Classic Stage Company presents a play about a wise Jewish merchant (F. Murray Abraham) who tries to bridge the gaps between Judaism, Islam, and Christianity in 12th century Jerusalem. More…
Muslims, Christians, and Jews live side-by-side in Jerusalem, 1192, but their fragile truce could collapse at any moment. As the tension mounts, the ruling Sultan poses a loaded question: 'Which religion is the one most beloved by God?' Nathan, a pious Jewish merchant, is charged with answering this query in order to secure the continued safety of his people. Oscar winner F. Murray Abraham plays Nathan the Wise, perhaps the greatest Jewish character in all of Western dramatic literature next to Shylock.
See it if have an interest in great storytelling. A truly interesting story told in a beautiful way. 1700s with so much resonance in today's world.
Don't see it if you need something fluffy to eat. This play starts off slow, but sucks you in thereafter. It requires and demands your attention.
See it if You are more interested in the one true religion in 12th century Jerusalem than in good dialog, believable characters and plotting.
Don't see it if You're not that interested in the philosophical issues and don't want to sit through one of the longest, most convoluted recognition scenes.
See it if you are willing to think about religions in a new light; enjoy great acting, wonderful and clever minimal staging and a good story.
Don't see it if Don't want to think, don't like parables, can't abandon yourself to the fantastic story being told.
See it if only for F. Murray Abraham's performance. 1700's play that is profoundly relevant today. Clever directing..delightful thought provoking show
Don't see it if You only like big splashy musicals. Otherwise...see it! (went to an early preview; very diverse audience, standing ovation).

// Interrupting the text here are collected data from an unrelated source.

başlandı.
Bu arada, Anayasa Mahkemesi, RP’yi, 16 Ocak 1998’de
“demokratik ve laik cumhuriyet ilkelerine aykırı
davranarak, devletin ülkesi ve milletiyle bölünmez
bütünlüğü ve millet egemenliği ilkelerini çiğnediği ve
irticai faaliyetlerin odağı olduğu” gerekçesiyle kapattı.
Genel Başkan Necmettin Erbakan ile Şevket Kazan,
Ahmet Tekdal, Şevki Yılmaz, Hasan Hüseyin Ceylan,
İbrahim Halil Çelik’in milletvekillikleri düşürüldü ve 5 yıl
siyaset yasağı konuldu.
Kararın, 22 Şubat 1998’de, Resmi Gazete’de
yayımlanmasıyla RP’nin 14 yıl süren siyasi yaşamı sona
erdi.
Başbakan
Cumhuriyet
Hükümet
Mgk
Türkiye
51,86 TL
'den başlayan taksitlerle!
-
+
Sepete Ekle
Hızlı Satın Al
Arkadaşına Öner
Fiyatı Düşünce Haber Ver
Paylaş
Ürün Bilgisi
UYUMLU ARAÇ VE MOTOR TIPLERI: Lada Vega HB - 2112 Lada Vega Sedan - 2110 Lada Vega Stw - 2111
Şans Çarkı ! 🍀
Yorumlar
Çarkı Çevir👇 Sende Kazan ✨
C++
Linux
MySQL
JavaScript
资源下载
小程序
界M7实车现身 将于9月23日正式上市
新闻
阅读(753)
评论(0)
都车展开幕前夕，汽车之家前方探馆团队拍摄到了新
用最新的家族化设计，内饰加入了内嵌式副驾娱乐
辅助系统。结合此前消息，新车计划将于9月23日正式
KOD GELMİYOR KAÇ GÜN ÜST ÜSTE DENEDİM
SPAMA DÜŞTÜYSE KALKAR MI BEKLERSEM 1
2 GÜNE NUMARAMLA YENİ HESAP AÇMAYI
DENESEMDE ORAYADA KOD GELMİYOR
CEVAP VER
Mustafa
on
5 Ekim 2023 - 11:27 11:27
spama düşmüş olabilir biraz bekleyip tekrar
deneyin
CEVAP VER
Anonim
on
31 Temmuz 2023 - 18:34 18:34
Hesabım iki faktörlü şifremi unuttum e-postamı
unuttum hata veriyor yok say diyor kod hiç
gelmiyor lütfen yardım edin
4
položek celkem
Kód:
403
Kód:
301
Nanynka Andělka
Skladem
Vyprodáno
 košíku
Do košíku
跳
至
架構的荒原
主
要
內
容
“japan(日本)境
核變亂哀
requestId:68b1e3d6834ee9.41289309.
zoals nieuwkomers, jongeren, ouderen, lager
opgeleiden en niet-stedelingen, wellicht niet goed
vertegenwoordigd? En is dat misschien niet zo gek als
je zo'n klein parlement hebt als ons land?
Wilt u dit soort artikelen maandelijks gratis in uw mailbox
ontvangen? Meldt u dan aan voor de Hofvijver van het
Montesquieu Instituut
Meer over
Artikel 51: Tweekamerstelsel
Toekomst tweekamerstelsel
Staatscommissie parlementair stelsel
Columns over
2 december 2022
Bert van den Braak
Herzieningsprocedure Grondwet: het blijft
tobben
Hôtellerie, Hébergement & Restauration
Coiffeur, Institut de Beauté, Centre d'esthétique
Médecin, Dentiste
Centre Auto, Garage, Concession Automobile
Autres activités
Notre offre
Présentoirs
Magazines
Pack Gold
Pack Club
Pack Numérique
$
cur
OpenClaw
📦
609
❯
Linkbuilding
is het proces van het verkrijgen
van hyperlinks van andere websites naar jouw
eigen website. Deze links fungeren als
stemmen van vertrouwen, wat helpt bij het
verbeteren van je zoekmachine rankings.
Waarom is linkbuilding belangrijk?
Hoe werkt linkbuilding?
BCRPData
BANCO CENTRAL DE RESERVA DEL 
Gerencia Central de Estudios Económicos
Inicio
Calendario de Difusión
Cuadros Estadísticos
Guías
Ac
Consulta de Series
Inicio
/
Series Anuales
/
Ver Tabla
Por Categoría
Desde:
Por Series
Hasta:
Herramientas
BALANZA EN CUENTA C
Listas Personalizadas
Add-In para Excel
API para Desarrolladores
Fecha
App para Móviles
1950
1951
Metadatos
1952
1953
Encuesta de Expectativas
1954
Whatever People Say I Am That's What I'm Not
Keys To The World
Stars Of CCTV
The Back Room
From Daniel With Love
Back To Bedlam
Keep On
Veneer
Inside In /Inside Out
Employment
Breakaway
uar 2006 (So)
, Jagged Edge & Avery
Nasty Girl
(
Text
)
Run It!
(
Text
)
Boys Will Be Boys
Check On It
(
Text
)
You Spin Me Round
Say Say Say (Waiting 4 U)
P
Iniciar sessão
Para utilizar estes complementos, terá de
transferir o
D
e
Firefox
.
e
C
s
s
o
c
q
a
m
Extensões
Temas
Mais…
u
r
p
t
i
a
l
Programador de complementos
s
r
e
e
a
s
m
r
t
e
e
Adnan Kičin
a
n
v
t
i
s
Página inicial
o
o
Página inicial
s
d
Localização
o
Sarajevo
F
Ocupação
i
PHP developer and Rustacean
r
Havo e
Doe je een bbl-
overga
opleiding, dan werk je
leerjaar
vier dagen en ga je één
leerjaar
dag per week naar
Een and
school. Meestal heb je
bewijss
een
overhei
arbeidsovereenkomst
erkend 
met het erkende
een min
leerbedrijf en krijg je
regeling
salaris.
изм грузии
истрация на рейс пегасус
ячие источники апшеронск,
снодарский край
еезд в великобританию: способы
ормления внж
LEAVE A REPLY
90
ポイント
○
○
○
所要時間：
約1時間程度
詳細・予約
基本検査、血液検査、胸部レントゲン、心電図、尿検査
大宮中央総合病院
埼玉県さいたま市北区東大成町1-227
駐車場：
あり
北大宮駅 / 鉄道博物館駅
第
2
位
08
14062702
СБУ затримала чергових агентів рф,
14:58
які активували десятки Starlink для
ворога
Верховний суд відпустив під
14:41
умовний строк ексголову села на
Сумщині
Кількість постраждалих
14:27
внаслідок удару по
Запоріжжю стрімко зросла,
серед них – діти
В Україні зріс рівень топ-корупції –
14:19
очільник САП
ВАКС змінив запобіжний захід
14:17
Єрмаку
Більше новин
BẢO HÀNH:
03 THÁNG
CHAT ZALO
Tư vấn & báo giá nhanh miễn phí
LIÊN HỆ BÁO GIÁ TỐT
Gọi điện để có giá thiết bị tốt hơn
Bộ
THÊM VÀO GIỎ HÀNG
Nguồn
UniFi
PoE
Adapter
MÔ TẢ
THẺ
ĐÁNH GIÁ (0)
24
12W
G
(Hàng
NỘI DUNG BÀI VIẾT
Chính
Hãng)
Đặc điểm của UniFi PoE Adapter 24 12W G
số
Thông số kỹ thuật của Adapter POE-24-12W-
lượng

See it if You want to see a great production of a classic German play you should know but have never heard of, which has huge contemporary relevance.
Don't see it if You'll be okay missing a fantastic performance by F. Murray Abraham and Brian Kulick's last show as artistic director of the CSC.
See it if you are interested in an entertaining exploration of which of the 3 great religions is the true one. It is wholly accessible, satisfying.
Don't see it if you are not interested in those who do not believe what you do, or you do not like the way Shakespeare resolves his late romances.
See it if F. Murray Abraham's performance alone is worth the ticket price. Great chance to see a rarely-staged classic in an intimate venue.
Don't see it if It's a classic play about religious characters discussing religion, so take that for what it is. Modern translation sometimes distracted.